First, despite the seeming Tea-Party-esque rhetoric of the commercial, anyone should understand that most Republicans favor consumption-based taxes. What conservatives dislike are income-related taxes; spending taxes are the GOP’s solution. For example, proponents of the Republican-driven Fair Tax favor high sales taxes in exchange for low (or no) income tax.
Americans Against Food Taxes,” a front group for the soda industry.
Facing insanely, embarrassingly high rates of obesity (in 2009, 72 million people – three out of ten adults – were medically classified as “obese”), and rising health care costs associated with obesity, a few states have proposed placing high taxes on foods with little to no redeeming nutritional value and high sugar content. In 2008, New York Governor David Paterson suggested an 18% tax on sugary drinks, including sweetened juices with less than 70% juice. But Paterson was immediately met with backlash from the American Beverage Association, including protests by bottling plant employees, and the creation of aforementioned Americans Against Food Taxes. PepsiCo even threatened to move their corporate headquarters out of New York if Paterson persisted.

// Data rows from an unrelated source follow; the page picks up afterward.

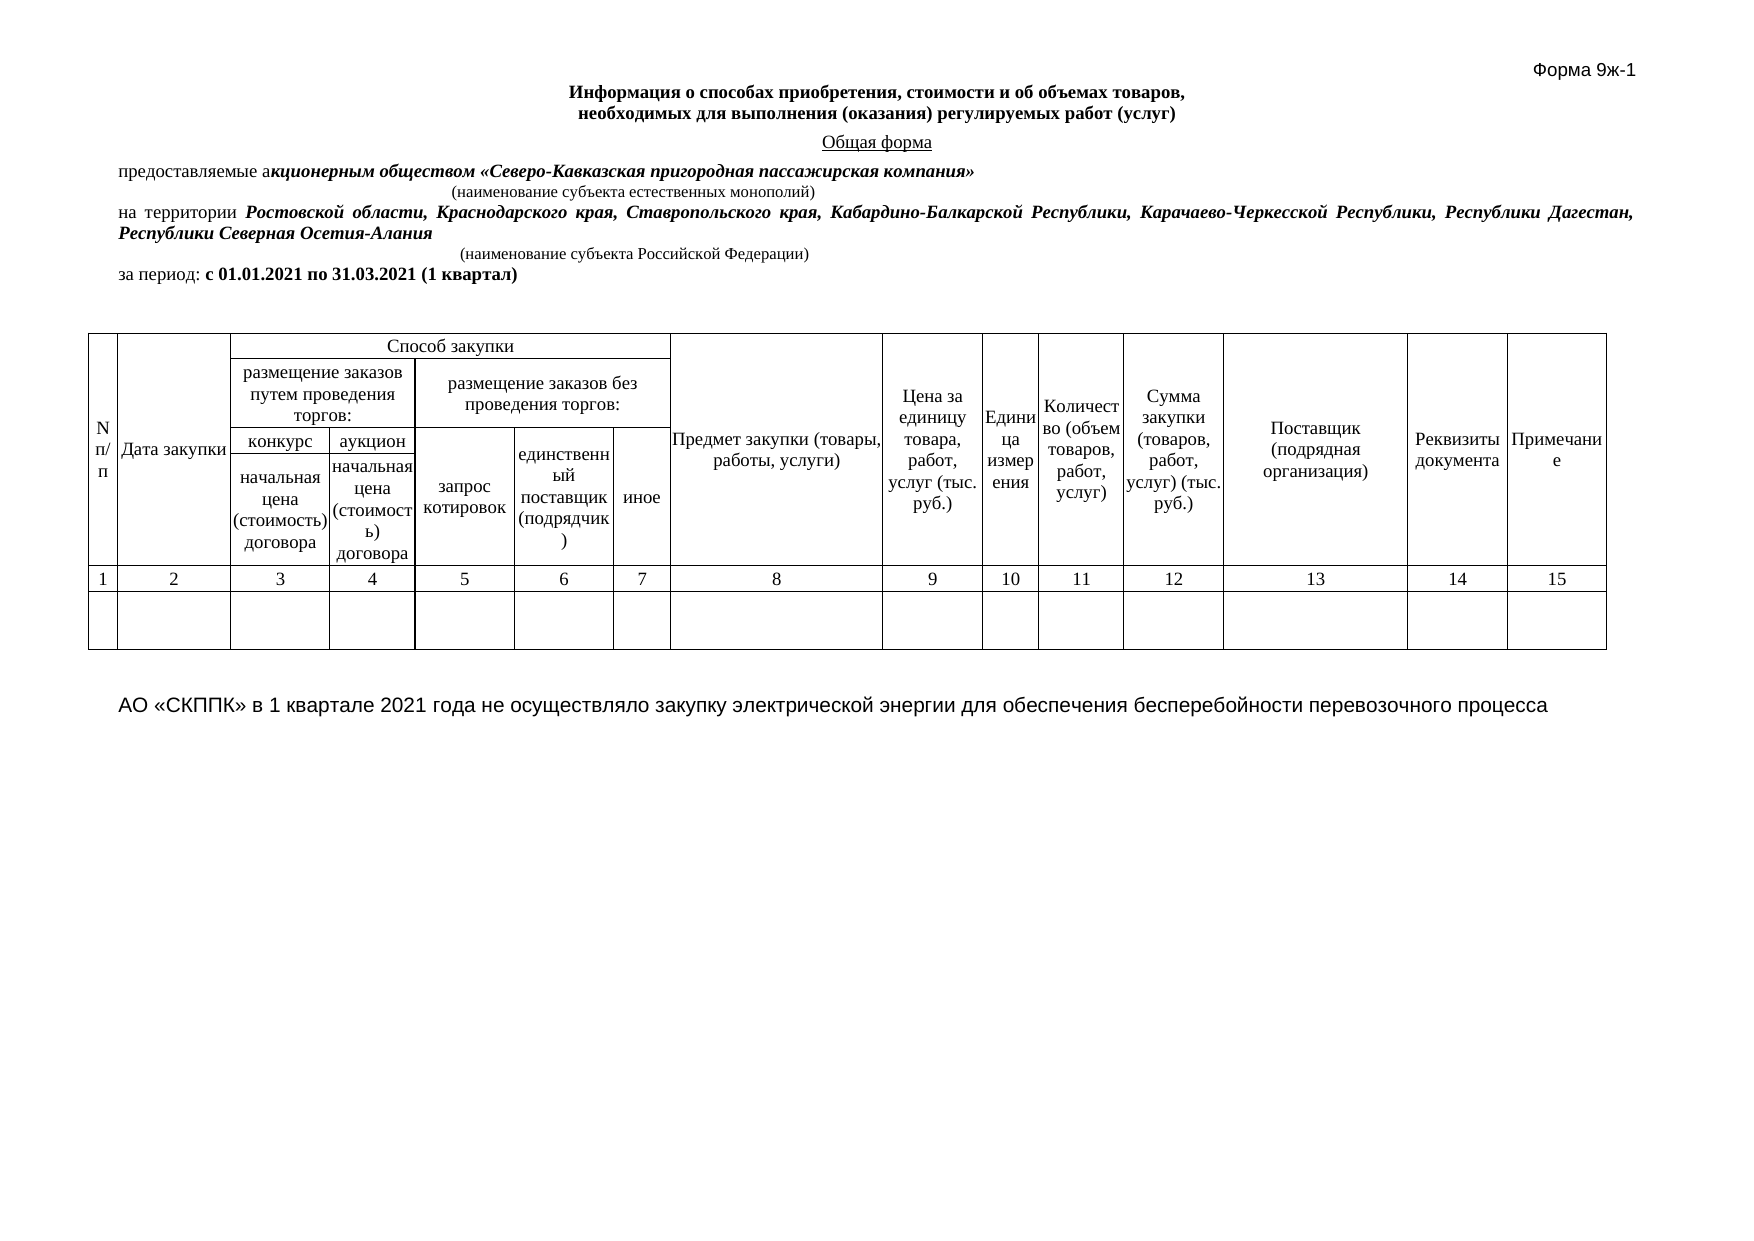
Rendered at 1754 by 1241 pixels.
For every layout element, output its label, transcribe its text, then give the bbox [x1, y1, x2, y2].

table_cell запрос котировок [416, 428, 514, 565]
table_cell [614, 592, 670, 648]
table_cell 9 [883, 566, 982, 591]
table_cell [1224, 592, 1407, 648]
table_header Цена за единицу товара, работ, услуг (тыс. руб.) [883, 334, 982, 565]
table_cell [416, 592, 514, 648]
table_header Дата закупки [118, 334, 230, 565]
table_cell единственный поставщик (подрядчик) [515, 428, 613, 565]
table_cell аукцион [330, 428, 414, 453]
text Информация о способах приобретения, стоимости и об объемах товаров, [118, 81, 1636, 102]
table_cell 7 [614, 566, 670, 591]
table_cell [671, 592, 882, 648]
table_header Количество (объем товаров, работ, услуг) [1039, 334, 1123, 565]
table_header Способ закупки [231, 334, 670, 358]
table_cell 3 [231, 566, 329, 591]
table_cell [330, 592, 414, 648]
text необходимых для выполнения (оказания) регулируемых работ (услуг) [118, 102, 1636, 124]
table_cell 10 [983, 566, 1038, 591]
table_cell [1408, 592, 1507, 648]
table_cell 4 [330, 566, 414, 591]
table_header Реквизиты документа [1408, 334, 1507, 565]
table_cell 8 [671, 566, 882, 591]
table_cell начальная цена (стоимость) договора [330, 454, 414, 565]
table_cell 13 [1224, 566, 1407, 591]
table_cell размещение заказов без проведения торгов: [416, 359, 670, 427]
table_cell [983, 592, 1038, 648]
table_header Поставщик (подрядная организация) [1224, 334, 1407, 565]
table_header Единица измерения [983, 334, 1038, 565]
table_cell [515, 592, 613, 648]
table_cell 14 [1408, 566, 1507, 591]
table_cell [89, 592, 117, 648]
table_cell 1 [89, 566, 117, 591]
table_cell иное [614, 428, 670, 565]
table_cell [883, 592, 982, 648]
table_header Примечание [1508, 334, 1606, 565]
table_cell [118, 592, 230, 648]
table_cell 6 [515, 566, 613, 591]
table_cell 11 [1039, 566, 1123, 591]
table_cell 2 [118, 566, 230, 591]
table_header Предмет закупки (товары, работы, услуги) [671, 334, 882, 565]
table_cell 15 [1508, 566, 1606, 591]
table_header N п/п [89, 334, 117, 565]
text за период: с 01.01.2021 по 31.03.2021 (1 квартал) [118, 263, 1636, 284]
text (наименование субъекта естественных монополий) [118, 182, 1636, 201]
table_header Сумма закупки (товаров, работ, услуг) (тыс. руб.) [1124, 334, 1223, 565]
table_cell 5 [416, 566, 514, 591]
text предоставляемые акционерным обществом «Северо-Кавказская пригородная пассажирская компания» [118, 160, 1636, 182]
text (наименование субъекта Российской Федерации) [118, 244, 1636, 263]
table_cell начальная цена (стоимость) договора [231, 454, 329, 565]
table_cell 12 [1124, 566, 1223, 591]
table_cell размещение заказов путем проведения торгов: [231, 359, 414, 427]
text на территории Ростовской области, Краснодарского края, Ставропольского края, Кабардино-Балкарской Республики, Карачаево-Черкесской Республики, Республики Дагестан, Республики Северная Осетия-Алания [118, 201, 1636, 244]
table_cell [1508, 592, 1606, 648]
table_cell конкурс [231, 428, 329, 453]
text Общая форма [118, 131, 1636, 153]
text Форма 9ж-1 [118, 59, 1636, 81]
text АО «СКППК» в 1 квартале 2021 года не осуществляло закупку электрической энергии для обеспечения бесперебойности перевозочного процесса [118, 693, 1636, 717]
table_cell [1124, 592, 1223, 648]
table_cell [231, 592, 329, 648]
table_cell [1039, 592, 1123, 648]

So in 2010, Patterson proposed a more modest tax: an excise tax of just one penny per ounce only on sodas, no juices at all. The Governor estimates this would raise $450 million for the city’s health care budget in its first year alone. But even his new proposal has been met with intense opposition. The beverage industry's newest argument is that the tax will disproportionately affect low-income and minority buyers, citing a study that low income consumers are more than twice as likely to drink soda.
A Yale professor named Kelly D. Brownell (along with every other scientist ever) debunked these beverage-industry-sponsored studies. Further, his studies pointed out a whole bunch of "market failures" that strongly support the soda tax, including the disparity of short-term gratification versus long-term harm, the misinformation propagated by the beverage industry, and the fact that the health system as a whole is forced to absorb the costs of soda-related obesity.
To combat these public health externalities, Brownell suggested exactly the same tax Paterson has proposed – a one-cent per ounce excise tax on sodas. A soda tax would not disproportionately disadvantage the poor, he argues, because the poor experience the brunt of obesity-related diseases. If anything, such a tax could benefit the poor by saving them money (a free beverage source – water – is readily available), and preventing disease.
According to the plethora of studies out there, even reducing caloric intake by a few percentage points a year could mean meaningful reductions in health care spending. Thus, if implemented, the soda tax would have a short term economic benefit of revenue, a long term economic benefit of decreasing health care costs, and a warm-and-fuzzy benefit of improving public welfare and reducing obesity. The only downside: to stay afloat, Pepsi is just going to have to buy more fast food chains.